*** Opening Recorded data ***

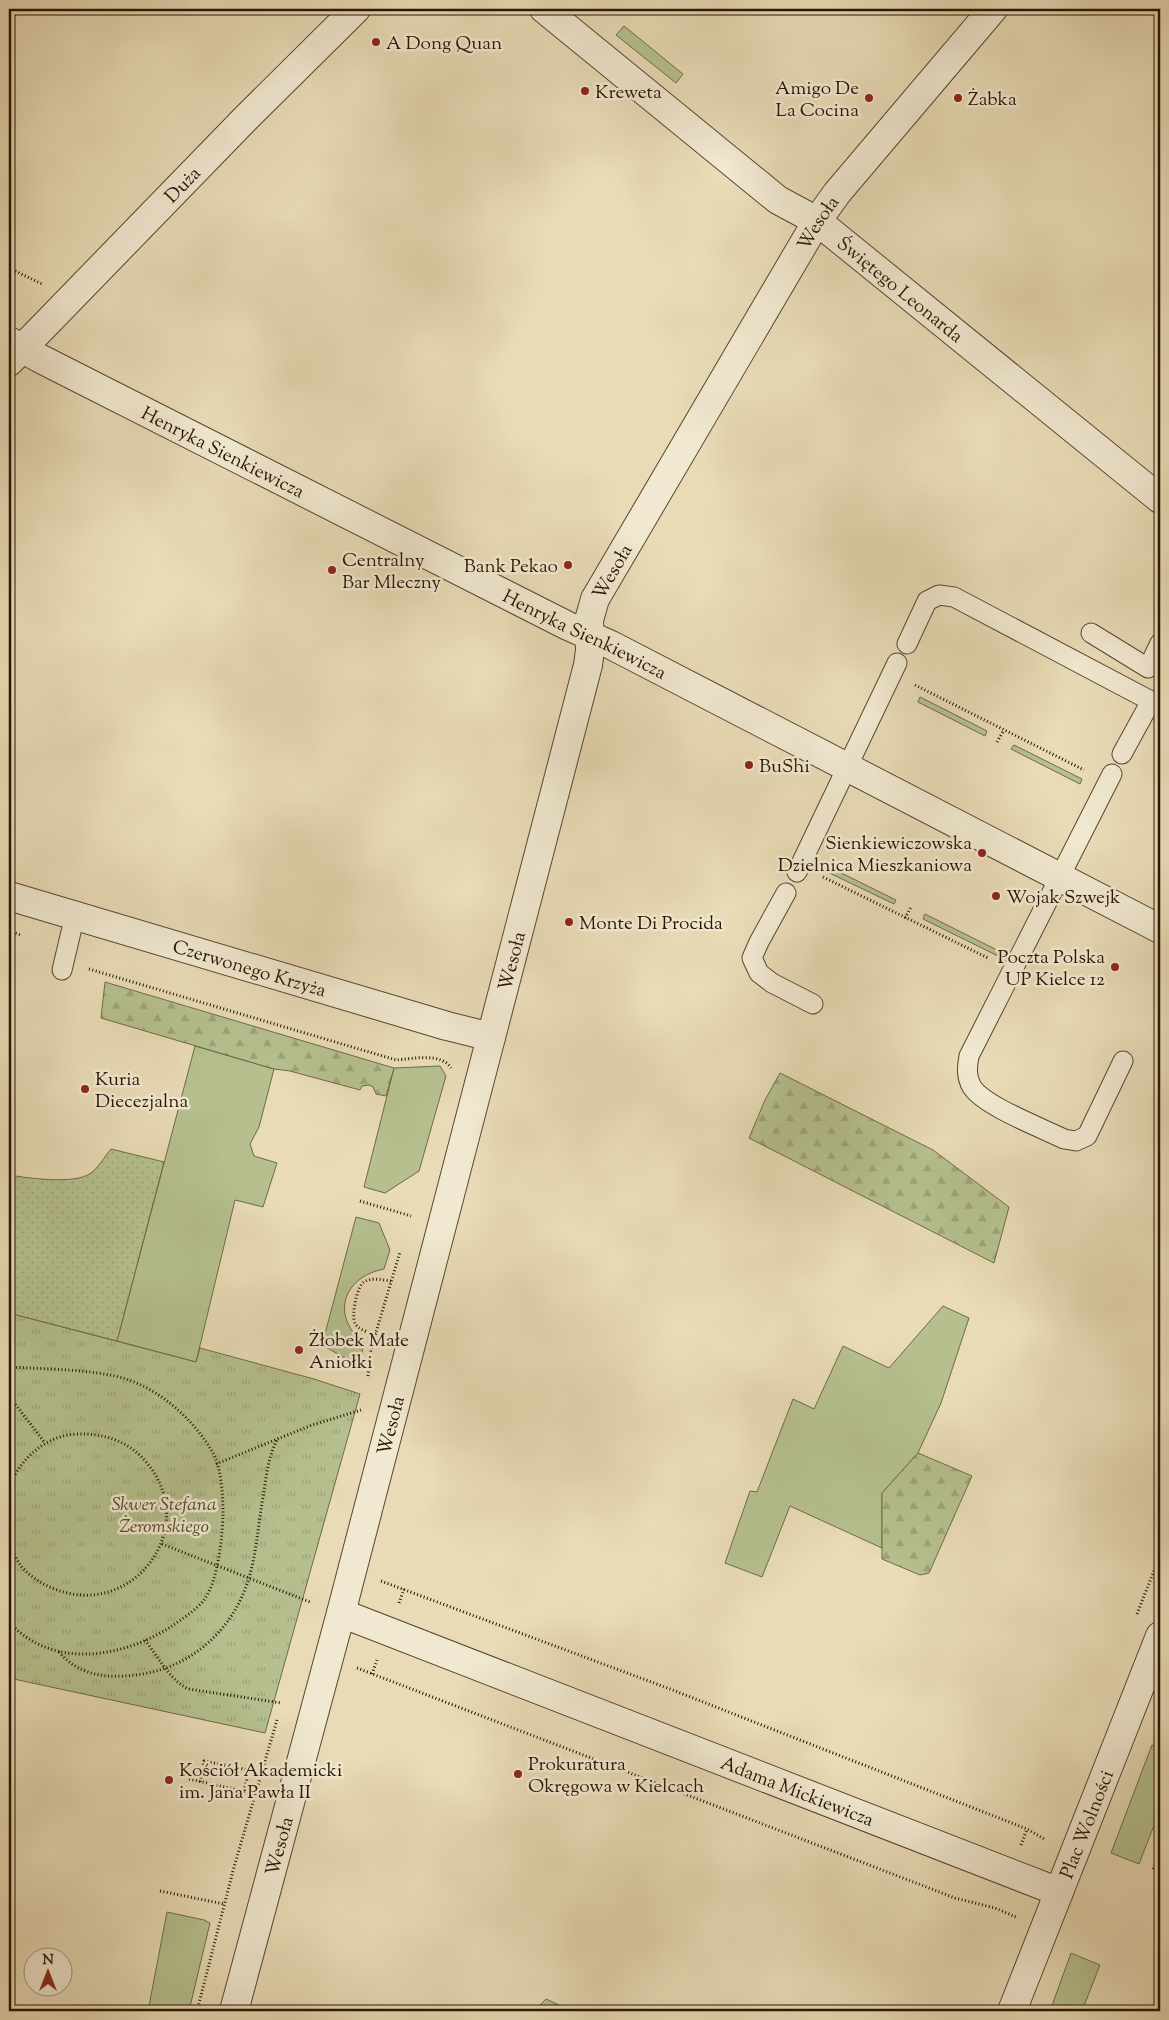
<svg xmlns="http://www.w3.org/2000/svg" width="1169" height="2020" viewBox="0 0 1169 2020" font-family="'Sorts Mill Goudy',serif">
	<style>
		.grass { fill: #b5c08e; stroke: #6e6a48 }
		.forest { fill: url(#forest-firs); stroke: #6e6a48 }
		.park { fill: url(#park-tufts); stroke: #6e6a48 }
		.garden { fill: url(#garden-dots); stroke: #6e6a48 }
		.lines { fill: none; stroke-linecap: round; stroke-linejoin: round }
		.service-casing { stroke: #57462f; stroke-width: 21 }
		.pedestrian-casing { stroke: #57462f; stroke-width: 30 }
		.minor-casing { stroke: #57462f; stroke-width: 30 }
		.path { stroke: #271502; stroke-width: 3; stroke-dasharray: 1 2.5; stroke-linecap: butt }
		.service { stroke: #f0e8d0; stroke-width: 19 }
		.pedestrian { stroke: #f0e8d0; stroke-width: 28 }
		.minor { stroke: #f0e8d0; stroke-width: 28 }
		.poi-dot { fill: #8f2418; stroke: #f0e8d0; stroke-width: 2 }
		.labels { text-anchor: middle; stroke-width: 5; stroke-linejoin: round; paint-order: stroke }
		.poi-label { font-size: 19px; fill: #271502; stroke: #f0e8d0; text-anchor: start }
		.street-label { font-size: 19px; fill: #271502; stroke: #f0e8d0 }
		.park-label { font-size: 19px; font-style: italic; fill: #52482c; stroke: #f0e8d0 }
	</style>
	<defs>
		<pattern id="forest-firs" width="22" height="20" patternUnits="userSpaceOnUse" patternTransform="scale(1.25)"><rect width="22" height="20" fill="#b5c08e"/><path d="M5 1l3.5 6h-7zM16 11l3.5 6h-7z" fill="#9ca479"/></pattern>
		<pattern id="park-tufts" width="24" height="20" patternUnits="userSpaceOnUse" patternTransform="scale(1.25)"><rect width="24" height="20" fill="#b5c08e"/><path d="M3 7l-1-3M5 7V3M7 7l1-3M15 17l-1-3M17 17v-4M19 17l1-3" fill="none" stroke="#9ca479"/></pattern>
		<pattern id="garden-dots" width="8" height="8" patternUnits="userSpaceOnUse" patternTransform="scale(1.25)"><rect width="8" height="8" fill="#b5c08e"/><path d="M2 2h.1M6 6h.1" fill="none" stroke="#9ca479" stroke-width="1.8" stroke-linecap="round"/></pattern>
	</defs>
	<rect width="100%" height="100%" fill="#e8dbb6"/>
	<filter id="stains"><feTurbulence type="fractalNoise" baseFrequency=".004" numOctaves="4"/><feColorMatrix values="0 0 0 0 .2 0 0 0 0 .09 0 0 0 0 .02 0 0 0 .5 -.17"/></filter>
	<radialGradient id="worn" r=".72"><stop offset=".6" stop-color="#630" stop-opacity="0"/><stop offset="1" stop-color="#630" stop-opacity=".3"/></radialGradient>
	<g class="grass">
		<path d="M624 26 683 74 676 83 616 35Z"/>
		<path d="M920 697 987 731 985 736 918 702Z"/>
		<path d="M1014 745 1082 779 1080 784 1011 749Z"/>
		<path d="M821 863 896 900 894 904 819 868Z"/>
		<path d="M925 914 1001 952 998 956 923 919Z"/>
		<path d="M195 1046 274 1069 259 1127 250 1144 254 1156 277 1163 263 1207 235 1200 196 1362 117 1341Z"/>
		<path d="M440 1066 446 1076 419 1171 385 1193 364 1187 394 1068Z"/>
		<path d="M356 1217 379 1223 390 1250 384 1269C343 1277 330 1316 364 1343L359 1366 322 1345Z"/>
		<path d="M943 1306 969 1318 941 1403 918 1453 882 1493V1548L790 1506 762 1577 725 1563 750 1491 757 1492 793 1399 814 1409 843 1346 889 1368Z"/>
		<path d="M1152 1745 1160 1748V1810L1139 1864 1111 1853Z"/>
		<path d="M167 1912 204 1920 210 1923 189 2011H148Z"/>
		<path d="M1071 1953 1100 1965 1082 2011H1050Z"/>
	</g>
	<g class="forest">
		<path d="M105 982 394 1068 386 1096 376 1094 373 1087 369 1085 362 1086 360 1090 290 1071 274 1069 101 1018Z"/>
		<path d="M780 1073 933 1150 1009 1207 994 1263 749 1138 765 1100Z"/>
		<path d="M918 1453 972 1476 929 1573 920 1575 882 1559V1493Z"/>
		<path d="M546 1999 572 2011H534Z"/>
	</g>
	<path class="park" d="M9 1313 196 1362 200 1348 314 1379 360 1394 265 1733 9 1678Z"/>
	<path class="garden" d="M111 1149 164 1162 117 1341 9 1313V1175C28 1178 75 1185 91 1173 98 1168 105 1156 111 1149Z"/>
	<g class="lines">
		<defs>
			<g id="service">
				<path d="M1091 633 1148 668 1160 643"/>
				<path d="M907 644 927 601 939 595 954 597 1151 701 1122 754"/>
				<path d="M1112 774 969 1056C967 1067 966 1077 972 1087 984 1106 1042 1128 1064 1139L1076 1141 1087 1136 1123 1061"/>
				<path d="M797 872 897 663"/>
				<path d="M786 893 759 942 752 958 759 973 772 983 813 1004"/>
				<path d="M62 970 75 915"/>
			</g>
			<g id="pedestrian">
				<path id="s1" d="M9 341 39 358 568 626 611 645 1160 929"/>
			</g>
			<g id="minor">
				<path id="s2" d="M544 9 778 200 817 221 1160 499"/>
				<path id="s3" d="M9 362 247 117 356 9"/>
				<path id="s4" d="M9 896 447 1026 491 1037"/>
				<path id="s5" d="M341 1613 1059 1892"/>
				<path id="s6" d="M234 2011 341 1613 588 665 590 650 589 620 595 599 817 221 837 193 993 9"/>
				<path id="s7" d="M1012 2011 1160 1636"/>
			</g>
		</defs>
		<use href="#service" class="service-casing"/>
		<use href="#pedestrian" class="pedestrian-casing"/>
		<use href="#minor" class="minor-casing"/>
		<g class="path">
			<path d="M9 268 42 284"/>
			<path d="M915 685 1084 770"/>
			<path d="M997 742 1004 730"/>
			<path d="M823 877 988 958"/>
			<path d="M905 918 911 907"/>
			<path d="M9 931 21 935"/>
			<path d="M89 969 396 1060C412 1059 441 1052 451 1068"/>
			<path d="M360 1201 411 1216"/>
			<path d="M376 1334C369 1332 359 1331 355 1323 351 1316 357 1286 364 1282 372 1277 382 1280 391 1281"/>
			<path d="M9 1367C42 1369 77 1369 110 1375 152 1382 192 1416 213 1453 222 1470 223 1497 223 1516 222 1540 218 1580 204 1600 196 1610 182 1619 172 1626 123 1658 52 1670 9 1622"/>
			<path d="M368 1376 371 1349 400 1252"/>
			<path d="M9 1396 45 1443"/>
			<path d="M216 1464 312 1425 361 1410"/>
			<path d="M9 1487C20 1459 45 1436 76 1434 104 1433 129 1441 147 1463 202 1529 131 1622 52 1588 40 1583 26 1574 19 1563 15 1557 12 1550 9 1543"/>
			<path d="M162 1544 310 1602"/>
			<path d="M381 1581 670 1689 1027 1829 1046 1840"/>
			<path d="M399 1603 404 1589"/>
			<path d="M1137 1614 1160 1555"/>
			<path d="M145 1640C159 1658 168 1678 188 1689L282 1703"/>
			<path d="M59 1652C78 1675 107 1679 135 1675 190 1669 233 1631 249 1578 256 1554 258 1528 262 1503 266 1481 267 1458 278 1438"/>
			<path d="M357 1668 955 1898 995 1908 1016 1917"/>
			<path d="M372 1674 377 1660"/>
			<path d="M1154 1739 1160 1741"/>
			<path d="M189 1779 256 1794"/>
			<path d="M200 1782 204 1761 249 1770 244 1792"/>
			<path d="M1021 1845 1027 1829"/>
			<path d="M1153 1869 1158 1858"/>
			<path d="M160 1891 224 1904"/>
			<path d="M197 2011 234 1867 277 1720"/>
		</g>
		<use href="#service" class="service"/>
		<use href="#pedestrian" class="pedestrian"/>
		<use href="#minor" class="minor"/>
	</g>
	<g class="poi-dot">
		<circle cx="376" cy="42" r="5"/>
		<circle cx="585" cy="91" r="5"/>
		<circle cx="869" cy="98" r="5"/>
		<circle cx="958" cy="98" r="5"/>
		<circle cx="568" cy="565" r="5"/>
		<circle cx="332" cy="570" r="5"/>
		<circle cx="749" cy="765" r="5"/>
		<circle cx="982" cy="853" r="5"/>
		<circle cx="996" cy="896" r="5"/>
		<circle cx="569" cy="922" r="5"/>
		<circle cx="1115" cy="967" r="5"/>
		<circle cx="85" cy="1089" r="5"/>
		<circle cx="299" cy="1350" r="5"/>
		<circle cx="518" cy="1774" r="5"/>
		<circle cx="169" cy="1780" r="5"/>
	</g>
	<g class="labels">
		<g class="poi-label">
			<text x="386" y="49">A Dong Quan</text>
			<text x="859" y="94" text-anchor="end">Amigo De<tspan x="859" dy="22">La Cocina</tspan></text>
			<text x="595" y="98">Kreweta</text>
			<text x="968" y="105">Żabka</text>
			<text x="342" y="566">Centralny<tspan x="342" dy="22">Bar Mleczny</tspan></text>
			<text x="558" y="572" text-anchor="end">Bank Pekao</text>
			<text x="759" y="772">BuShi</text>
			<text x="972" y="849" text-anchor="end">Sienkiewiczowska<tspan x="972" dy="22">Dzielnica Mieszkaniowa</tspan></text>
			<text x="1006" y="903">Wojak Szwejk</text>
			<text x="579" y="929">Monte Di Procida</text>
			<text x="1105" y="963" text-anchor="end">Poczta Polska<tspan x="1105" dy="22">UP Kielce 12</tspan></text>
			<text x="95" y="1085">Kuria<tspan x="95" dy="22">Diecezjalna</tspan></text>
			<text x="309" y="1346">Żłobek Małe<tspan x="309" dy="22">Aniołki</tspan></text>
			<text x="528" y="1770">Prokuratura<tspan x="528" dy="22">Okręgowa w Kielcach</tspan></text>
			<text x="179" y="1776">Kościół Akademicki<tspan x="179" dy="22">im. Jana Pawła II</tspan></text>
		</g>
		<g class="street-label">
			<text dy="7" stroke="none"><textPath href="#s3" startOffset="248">Duża</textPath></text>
			<text dy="7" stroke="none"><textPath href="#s6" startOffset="1896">Wesoła</textPath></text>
			<text dy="7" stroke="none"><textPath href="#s2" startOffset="454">Świętego Leonarda</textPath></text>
			<text dy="7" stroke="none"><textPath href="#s1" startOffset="241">Henryka Sienkiewicza</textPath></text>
			<text dy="7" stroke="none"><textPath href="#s6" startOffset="1491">Wesoła</textPath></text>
			<text dy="7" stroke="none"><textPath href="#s1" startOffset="646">Henryka Sienkiewicza</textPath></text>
			<text dy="7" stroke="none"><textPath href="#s6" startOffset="1086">Wesoła</textPath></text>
			<text dy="7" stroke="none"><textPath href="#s4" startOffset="251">Czerwonego Krzyża</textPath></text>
			<text dy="7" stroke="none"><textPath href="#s6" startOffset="606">Wesoła</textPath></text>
			<text dy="7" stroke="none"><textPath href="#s5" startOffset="490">Adama Mickiewicza</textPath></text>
			<text dy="7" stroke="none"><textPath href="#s7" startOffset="201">Plac Wolności</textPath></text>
			<text dy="7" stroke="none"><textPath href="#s6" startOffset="171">Wesoła</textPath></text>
		</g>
		<g class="park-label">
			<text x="164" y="1510">Skwer Stefana<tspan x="164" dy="22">Żeromskiego</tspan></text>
		</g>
	</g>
	<rect width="1169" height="2020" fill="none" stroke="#e8dbb6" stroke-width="30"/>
	<rect x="10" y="10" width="1149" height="2000" fill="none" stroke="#271502" stroke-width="2.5"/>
	<rect x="15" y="15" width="1139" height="1990" fill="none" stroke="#271502"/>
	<g transform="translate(48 1972)"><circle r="24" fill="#f0e8d0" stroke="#a0947e"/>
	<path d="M0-4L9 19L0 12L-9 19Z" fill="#8f2418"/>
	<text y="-8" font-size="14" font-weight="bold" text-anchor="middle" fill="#271502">N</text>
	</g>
	<rect width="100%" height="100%" filter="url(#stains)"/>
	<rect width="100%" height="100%" fill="url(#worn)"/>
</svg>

*** Closing Recorded data ***

*Work required:*
Take the lines above from the one containing "#b5c08e; stroke: #6e6a48" to the one containing "none; stroke-linecap: round;" and retype them exactly, both ends included, with nothing added.

*Your solution:*
		.grass { fill: #b5c08e; stroke: #6e6a48 }
		.forest { fill: url(#forest-firs); stroke: #6e6a48 }
		.park { fill: url(#park-tufts); stroke: #6e6a48 }
		.garden { fill: url(#garden-dots); stroke: #6e6a48 }
		.lines { fill: none; stroke-linecap: round; stroke-linejoin: round }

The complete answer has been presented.